Document passage:
The best companies focus on product and in today’s startup world, we focus a lot on product. Steve Jobs built products doing zero market research. Henry Ford famously (and controversially) said that his customers, if asked, would have wanted a faster horse. There are many visionaries out there that don’t utilize any market research, yet have created exciting, world-changing tools that we never knew we needed or wanted but for each of these wildly successful products, though, there lies an even larger cemetery of products that no one wanted or rapidly abandoned. Today, where the cost of building a product has come down significantly, a glut of products has flooded the market. Many of them die in the depths of the interwebs, buried forever, like the 1996 Space Jam website. So, how do we gauge consumer interest in product? How do we separate an iPod from a Newton?
By having consumers put their money where their mouth is.
Earlier this month, we put on our second New York Crowdfunds, where Hotmail co-founder Sabeer Bhatia; Natalia Oberti Noguera, the founder and CEO of Pipeline Fellowship; and former New York Knick NBA Hall of Famer Earl “the Pearl” Monroe served as our “sharks” (experts providing insight and opinion to the audience, but with a limited voting power) along with eight early-stage technology companies. The competition, part Shark Tank, part American Idol, all capitalism—is a single elimination tournament where teams compete to win the audience’s votes. Tickets ranged from $100 down to $20, corresponding to the total number of votes one can apply. Each team had the opportunity to appeal to a variety of everyday potential consumers, and while the obvious strategy was in recruiting friends, the one-on-one nature of the competition and the sheer number of votes given (a $100 ticket received 200 votes for eight rounds), created an element of unpredictability and excitement—your typical marketplace. Though our sample size was small, most of the startups could gauge the consumer demand for their products while receiving critical, yet objective feedback.

Data provided:

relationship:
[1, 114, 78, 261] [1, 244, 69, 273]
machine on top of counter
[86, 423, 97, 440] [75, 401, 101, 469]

Goal of the exercise:
Give everything from "The best companies" down to "from a Newton?" in the crowdfunding text again, swapping "market research" for "consumer testing". Work only from the crowdfunding text.

The output:
The best companies focus on product and in today’s startup world, we focus a lot on product. Steve Jobs built products doing zero consumer testing. Henry Ford famously (and controversially) said that his customers, if asked, would have wanted a faster horse. There are many visionaries out there that don’t utilize any consumer testing, yet have created exciting, world-changing tools that we never knew we needed or wanted but for each of these wildly successful products, though, there lies an even larger cemetery of products that no one wanted or rapidly abandoned. Today, where the cost of building a product has come down significantly, a glut of products has flooded the market. Many of them die in the depths of the interwebs, buried forever, like the 1996 Space Jam website. So, how do we gauge consumer interest in product? How do we separate an iPod from a Newton?